I am not asking from a theoretical or academical standpoint, but would really like to express:
  • If destination does not match any of the hosts in those aliases, block connection => block rule.
  • Fail fast => quick/first match rule is to be used.
  • Keep firewall rules strict.

Especially with regards to point 3, if splitting up into
  • a pass rule for A ∨ B
  • followed by blocking rule for non-matching hosts
, then anything with destination in either A or B is immediately allowed. But according to principle of least privilege, it would be better to preserve the possibility to block traffic for other reasons by subsequent rules. Current rule logic cannot express this pattern AFAIK.

I definitely agree, these logic expressions sometimes can get confusing. So it might be worth to add a help message for "Invert destination":
QuoteWithout inversion, the union of destinations is matched = "match if any destination A OR B matches".
With inversion, selected destinations A and B are processed as follows: ¬ ( A ∨ B ) = ¬ A ∧ ¬ B = "match, if destination neither is in A nor in B"

Btw: https://forum.opnsense.org/index.php?topic=51467.msg263889#msg263889 is a bit similar, at least error message. But my issue does not have to do anything with migration. Above error already appeared with the old firewall rules format.

Happy to read any feedback.
#9
I am having the same issue. Basically I need to maintain two redundant lists for the same hosts:
- one for DHCP of hosts (Services > Dnsmasq DNS & DHCP > Hosts)
- the other for firewall rules of hosts (Firewall > Aliases)

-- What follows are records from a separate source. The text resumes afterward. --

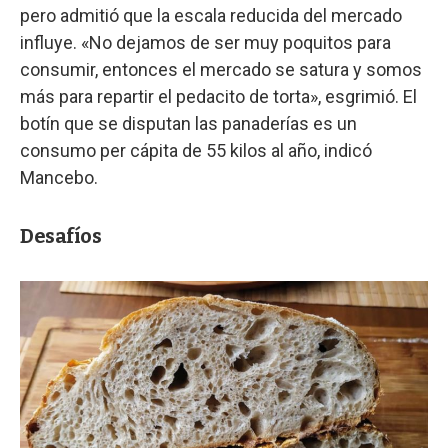
pero admitió que la escala reducida del mercado
influye. «No dejamos de ser muy poquitos para
consumir, entonces el mercado se satura y somos
más para repartir el pedacito de torta», esgrimió. El
botín que se disputan las panaderías es un
consumo per cápita de 55 kilos al año, indicó
Mancebo.
Desafíos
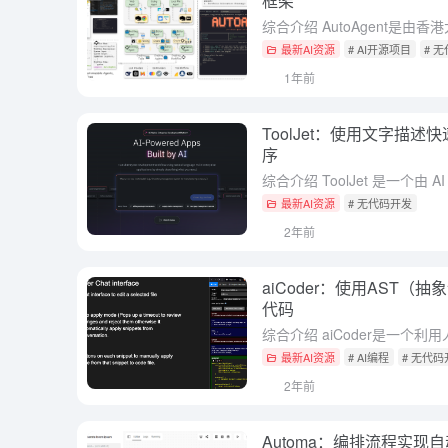
框架
最新AI资源
# AI开源项目
# 
1年前
ToolJet：使用文字描
序
最新AI资源
# 无代码开发
2年前
aiCoder：使用AST（抽象
代码
最新AI资源
# AI编程
# 无代码
2年前
Automa：编排流程实现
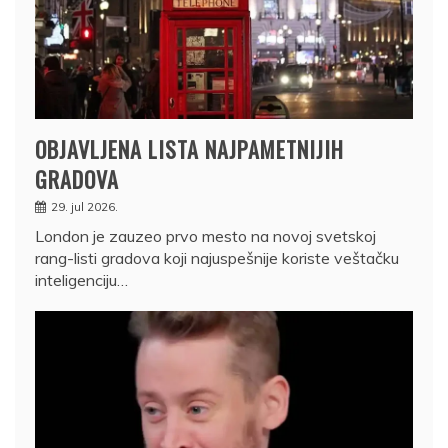
OBJAVLJENA LISTA NAJPAMETNIJIH
GRADOVA
29. jul 2026.
London je zauzeo prvo mesto na novoj svetskoj
rang-listi gradova koji najuspešnije koriste veštačku
inteligenciju…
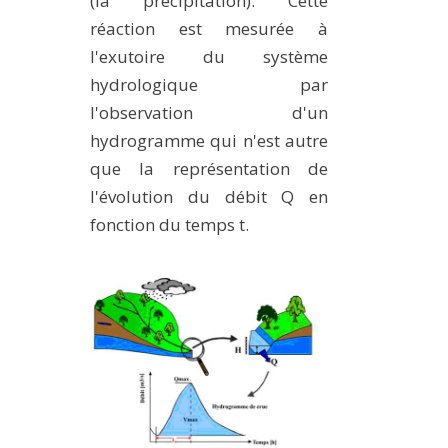
(la précipitation). Cette
réaction est mesurée à
l'exutoire du système
hydrologique par
l'observation d'un
hydrogramme qui n'est autre
que la représentation de
l'évolution du débit Q en
fonction du temps t.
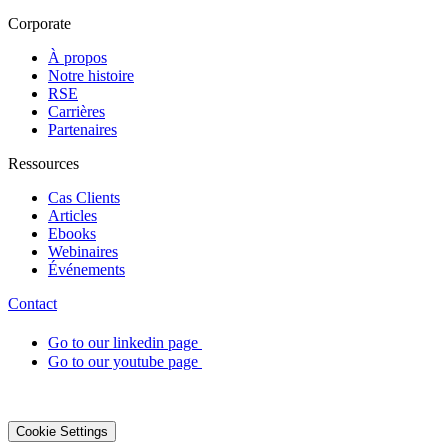
Corporate
À propos
Notre histoire
RSE
Carrières
Partenaires
Ressources
Cas Clients
Articles
Ebooks
Webinaires
Événements
Contact
Go to our linkedin page
Go to our youtube page
©2026 DialOnce -
Mentions légales
-
Confidentialité
-
Cookies
Cookie Settings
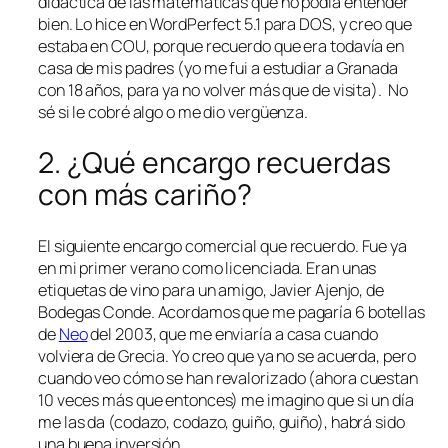
didáctica de las matemáticas que no podía entender
bien. Lo hice en WordPerfect 5.1 para DOS, y creo que
estaba en COU, porque recuerdo que era todavía en
casa de mis padres (yo me fui a estudiar a Granada
con 18 años, para ya no volver más que de visita). No
sé si le cobré algo o me dio vergüenza.
2. ¿Qué encargo recuerdas
con más cariño?
El siguiente encargo
comercial
que recuerdo. Fue ya
en mi primer verano como licenciada. Eran unas
etiquetas de vino para un amigo, Javier Ajenjo, de
Bodegas Conde. Acordamos que me pagaría 6 botellas
de
Neo
del 2003, que me enviaría a casa cuando
volviera de Grecia. Yo creo que ya no se acuerda, pero
cuando veo cómo se han revalorizado (ahora cuestan
10 veces más que entonces) me imagino que si un día
me las da (codazo, codazo, guiño, guiño), habrá sido
una buena inversión.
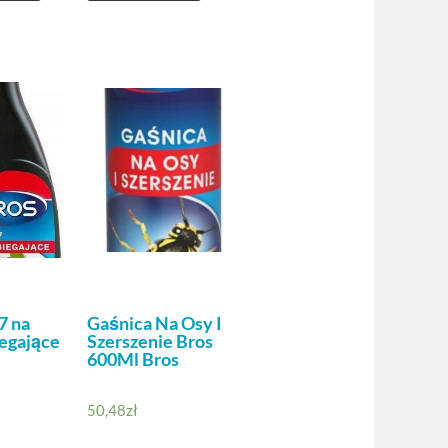
7 na
Gaśnica Na Osy I
egające
Szerszenie Bros
600Ml Bros
50,48
zł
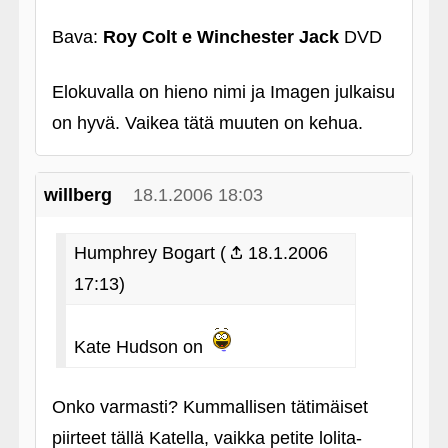
Bava:
Roy Colt e Winchester Jack
DVD
Elokuvalla on hieno nimi ja Imagen julkaisu
on hyvä. Vaikea tätä muuten on kehua.
willberg
18.1.2006 18:03
Humphrey Bogart (
18.1.2006
17:13)
Kate Hudson on
Onko varmasti? Kummallisen tätimäiset
piirteet tällä Katella, vaikka petite lolita-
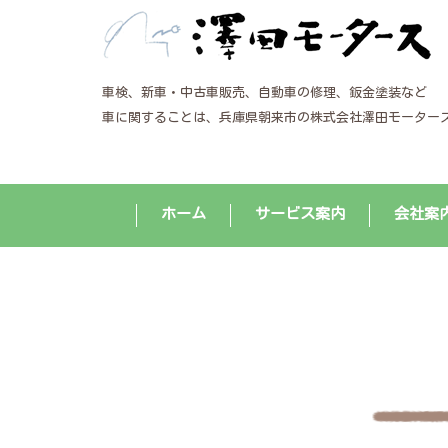
車検、新車・中古車販売、自動車の修理、鈑金塗装など
車に関することは、兵庫県朝来市の株式会社澤田モーター
ホーム
サービス案内
会社案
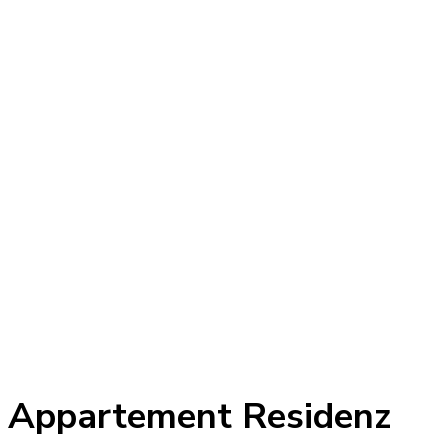
Appartement Residenz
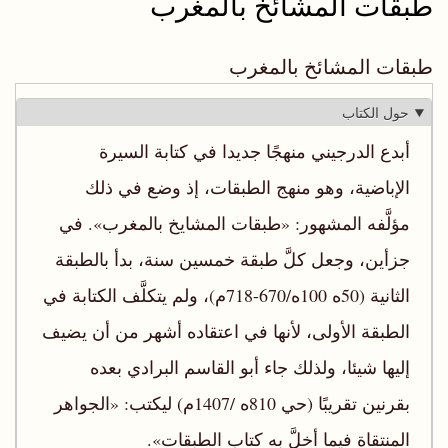
طبقات المشائخ بالمغرب
طبقات المشائخ بالمغرب
حول الكتاب
أبدع الدرجيني منهجًا جديدا في كتابة السيرة
الإباضية، وهو منهج الطبقات، إذ وضع في ذلك
مؤلَّفه المشهور: «طبقات المشايخ بالمغرب». في
جزأين، وجعل كلَّ طبقة خمسين سنة، بدأ بالطبقة
الثانية (50ه 100ه/670-718م)، ولم يتكلَّف الكتابة في
الطبقة الأولى، لأنها في اعتقاده أشهر من أن يضيف
إليها شيئا، ولذلك جاء أبو القاسم البرادي بعده
بقرنين تقريبًا (حي 810ه /1407م) ليكتب: «الجواهر
المنتقاة فيما أخلَّ به كتاب الطبقات».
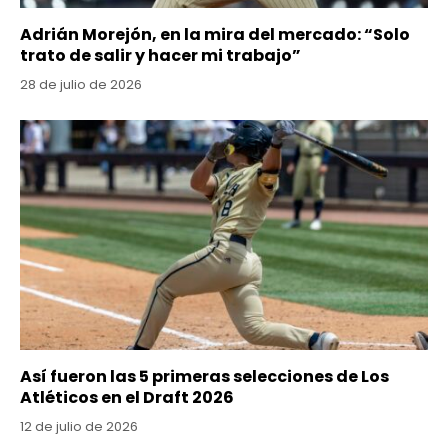
Adrián Morejón, en la mira del mercado: “Solo
trato de salir y hacer mi trabajo”
28 de julio de 2026
Así fueron las 5 primeras selecciones de Los
Atléticos en el Draft 2026
12 de julio de 2026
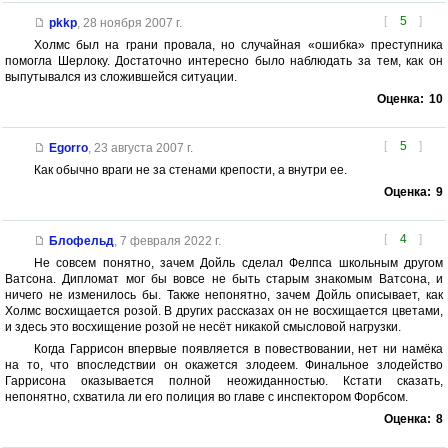
[
5
]
pkkp
,
28 ноября 2007 г.
Холмс был на грани провала, но случайная «ошибка» преступника
помогла Шерлоку. Достаточно интересно было наблюдать за тем, как он
выпутывался из сложившейся ситуации.
Оценка:
10
[
5
]
Egorro
,
23 августа 2007 г.
Как обычно враги не за стенами крепости, а внутри ее.
Оценка:
9
[
4
]
Блофельд
,
7 февраля 2022 г.
Не совсем понятно, зачем Дойль сделал Фелпса школьным другом
Ватсона. Дипломат мог бы вовсе не быть старым знакомым Ватсона, и
ничего не изменилось бы. Также непонятно, зачем Дойль описывает, как
Холмс восхищается розой. В других рассказах он не восхищается цветами,
и здесь это восхищение розой не несёт никакой смысловой нагрузки.
Когда Гаррисон впервые появляется в повествовании, нет ни намёка
на то, что впоследствии он окажется злодеем. Финальное злодейство
Гаррисона оказывается полной неожиданностью. Кстати сказать,
непонятно, схватила ли его полиция во главе с инспектором Форбсом.
Оценка:
8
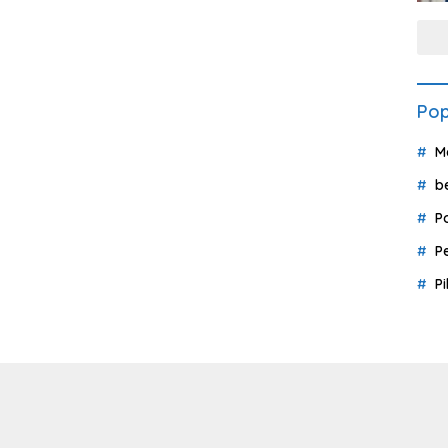
Pop
M
b
P
P
P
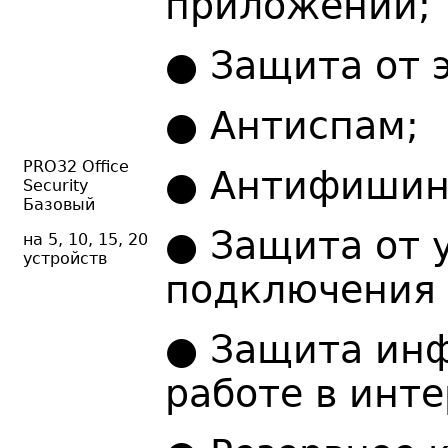
приложений;
● Защита от 
● Антиспам;
PRO32 Office
● Антифишинг
Security
Базовый
● Защита от 
на 5, 10, 15, 20
устройств
подключения 
● Защита ин
работе в инте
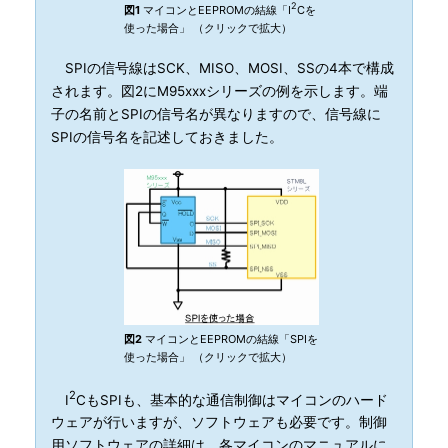
2
図1
マイコンとEEPROMの結線「I
Cを
使った場合」 （クリックで拡大）
SPIの信号線はSCK、MISO、MOSI、SSの4本で構成
されます。図2にM95xxxシリーズの例を示します。端
子の名前とSPIの信号名が異なりますので、信号線に
SPIの信号名を記述しておきました。
図2
マイコンとEEPROMの結線「SPIを
使った場合」 （クリックで拡大）
2
I
CもSPIも、基本的な通信制御はマイコンのハード
ウェアが行いますが、ソフトウェアも必要です。制御
用ソフトウェアの詳細は、各マイコンのマニュアルに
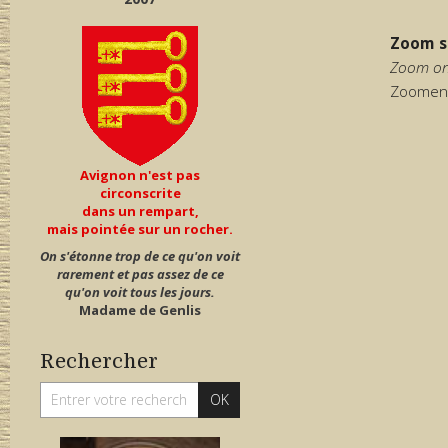
Zoom s
Zoom on
Zoomen 
Avignon n'est pas
circonscrite
dans un rempart,
mais pointée sur un rocher.
On s'étonne trop de ce qu'on voit
rarement et pas assez de ce
qu'on voit tous les jours.
Madame de Genlis
Rechercher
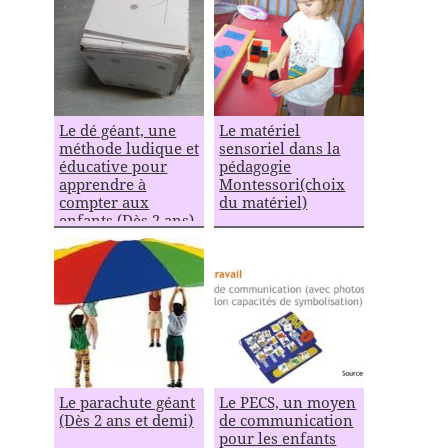
Le dé géant, une
Le matériel
méthode ludique et
sensoriel dans la
éducative pour
pédagogie
apprendre à
Montessori(choix
compter aux
du matériel)
enfants (Dès 2 ans)
Le parachute géant
Le PECS, un moyen
(Dès 2 ans et demi)
de communication
pour les enfants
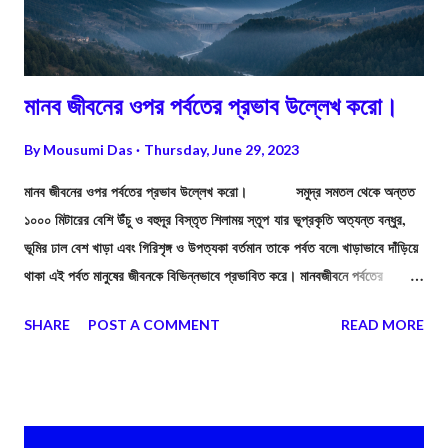
মানব জীবনের ওপর পর্বতের প্রভাব উল্লেখ করো।
By
Mousumi Das
Thursday, June 29, 2023
মানব জীবনের ওপর পর্বতের প্রভাব উল্লেখ করো। সমুদ্র সমতল থেকে অন্তত
১০০০ মিটারের বেশি উঁচু ও বহুদূর বিস্তৃত শিলাময় স্তূপ যার ভূপ্রকৃতি অত্যন্ত বন্ধুর,
ভূমির ঢাল বেশ খাড়া এবং গিরিশৃঙ্গ ও উপত্যকা বর্তমান তাকে পর্বত বলে৷ খাড়াভাবে দাঁড়িয়ে
থাকা এই পর্বত মানুষের জীবনকে বিভিন্নভাবে প্রভাবিত করে। মানবজীবনে পর্বতের
গুরুত্বপূর্ণ প্রভাবগুলি হল—
SHARE
POST A COMMENT
READ MORE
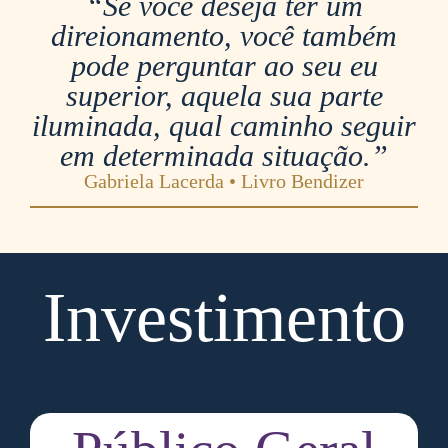
“Se você deseja ter um
direionamento, você também
pode perguntar ao seu eu
superior, aquela sua parte
iluminada, qual caminho seguir
em determinada situação.”
Gabriela Lacerda • Livro Bendizer
Investimento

Specifying FQDN or MAC does not help, since in the worst a separate, duplicate firewall alias needs to be created for *each* host corresponding to an IP/FQDN/MAC host entry of dnsmasq.

It really would be great, if we could directly use dnsmasq host entries in firewall rules.

As an optional, nice to have extension:
To not have any technical dependency on a specific DHCP implementation (dnsmasq is standard for now, but looking at you, ISC DHCP), what about adding a separate "DHCP" or "Hosts" top-level menu entry in OPNsense UI, which forms single source of truth for host/DHCP definitions like IP address, MAC, domain, hostname etc.? Then unified aliases (DHCP, firewall alias) as well as DHCP implementations like dnsmasq could refer to this common layer under control of OPNsense. If there should be a new DHCP server X at some time, just the adapter/converter logic between common host layer <-> X needs to be adjusted.